I need a new punctutation mark. It doesn't seem to exist, so I'll have to invent it. I'll call it the light comma.
A fair proportion of my writing time is spent inserting and deleting commas. Well, it's truer to say a fair proportion of my reading time is spent this way, mentally rehearsing the sense and effect of with comma and without comma before the deed, then testing it after the deed - the actual insertion and deletion takes no more time than it does to make a keystroke or two (or ten or twelve before I'm satisifed I have it right, which lasts until the next day when I come to read the draft again and doubt my judgement of the day before). Come to think of it it's not just the comma; I've just spent a good ten or fifteen minutes fiddling with the other stops, starts, hesitations, interjections and interpolations signified by the brackets, dashes and semi-colons of this very paragraph, not to mention making a judgment on 'judgment' or 'judgement' (you can have either spelling). It's the comma, though, that gives me most pause for thought.
On the whole, modern writers make less use of the comma than those who came before. I guess that's partly a reponse to our more hurried times, partly a more relaxed (some would say less disciplined) approach to the rules of punctuation, especially since texting has become an everyday means of communication. What we risk, in dropping the comma, is ambiguity, lack of clarity and, for creative writers especially, a certain loss of rhythmic control over the way our work is read.
I try not to put too firm a foot in either the old camp or the new camp, but prefer to experiment; to read and test, and read and test again. The eye, the ear, the brain, the heart all have to be involved - if that doesn't sound too precious for the deceptively simple act of punctuation.
Not simple at all, that's my point. It's the subtlety of it that has me yearning for a new type of comma, because I'm increasingly finding that there is not enough range in the options available. An artist can mix his paint on the palette, apply it more or less heavily to the canvas. A musician can play a note loudly, softly, somewhere in between. We have but a few choices available to us of punctuation marks in general, and as far as the comma in particular is concerned the choice is... to use or not to use. Sometimes that is not enough nuance.
OK, I'll try to illustrate what I mean by an example. I am currently revising some chapters of a novel and this week I wrote the following:
We placed the board next to the injured man, and the doctor supervised his transfer onto it; three of us either side, our male fingers unnaturally interlocked under shoulders, back and buttocks as we lifted him, gently as we could. I could feel the scrape of loose spoil on knuckles, wetness running into my palms.
Reading it over several times, I found myself more and more disturbed by the comma after shoulders. It seemed to me too heavy in the sentence, disturbing the rhythm and gving too much emphasis to shoulders in comparison to back and buttocks. I felt it important that the three parts of the man's body needed equal emphasis - not quite sure why, but maybe it has to do with conveying the idea of the patient being lifted across in one smooth movement. So I tried bucking the convention of placing commas in a list and edited the paragraph to read:
We placed the board next to the injured man, and the doctor supervised his transfer onto it; three of us either side, our male fingers unnaturally interlocked under shoulders back and buttocks as we lifted him, gently as we could. I could feel the scrape of loose spoil on knuckles, wetness running into my palms.

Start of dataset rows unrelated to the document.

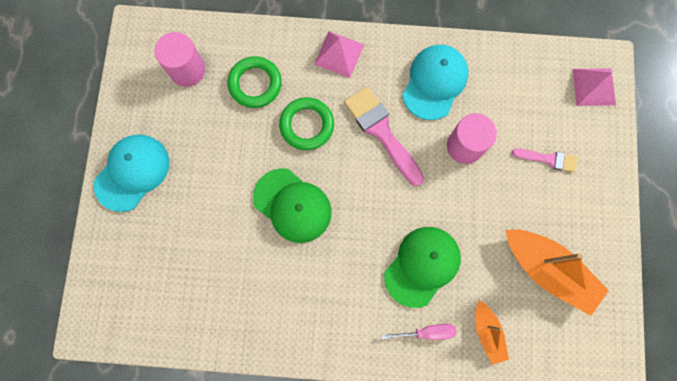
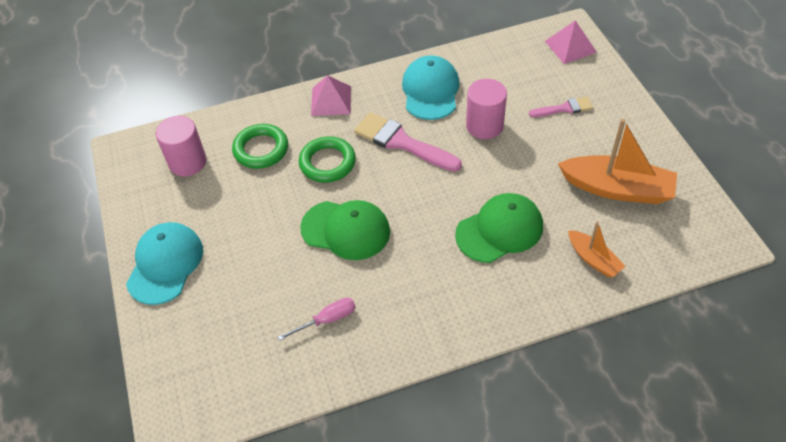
camera: 20 degrees left, 25 degrees down
pink screwdriver [381,324,456,340] -> pink screwdriver moved to [278,298,356,341]
green cap [384,227,461,308] -> green cap turned 45 degrees clockwise [455,193,543,263]

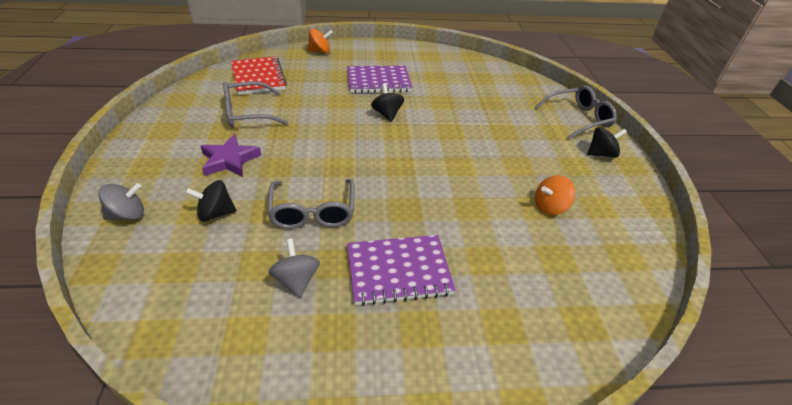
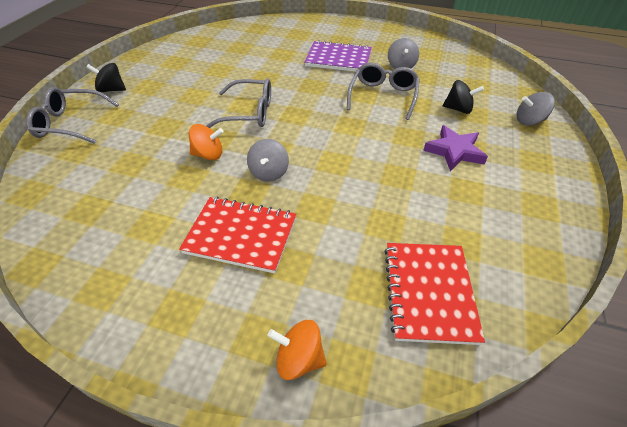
camera: 155 degrees left, 5 degrees up
grey glasses [223,81,288,127] -> grey glasses moved to [206,78,271,128]
purple notebook [347,65,412,93] -> red notebook [179,197,296,274]
black spinning top [371,84,404,122] -> grey spinning top [247,139,289,182]
orange spinning top [535,175,575,215] -> orange spinning top moved to [189,124,224,160]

But now the absence of a comma after shoulders seemed to draw attention to itself, and seemed somehow to bring back too close to it. Damn it.
That's when it struck me that what I need is a new type of punctuation mark, a comma providing a pause that is more than nothing, but slightly less than an ordinary comma: a light comma.
The light comma would look the same as an ordinary comma except that it would have the effect of being printed on an old typewriter ribbon. If handwritten, the writer could ease up just a little on the pen pressing down on the page, just like the artist with her brush, or the pianist touching the key - pianissimo.
Surely computer keyboard makers would be able to design something that could work in this way? All I need is a few million writers agreeing with me that the light comma is needed, and we could make our consumer voices heard. Anybody out there want to join me?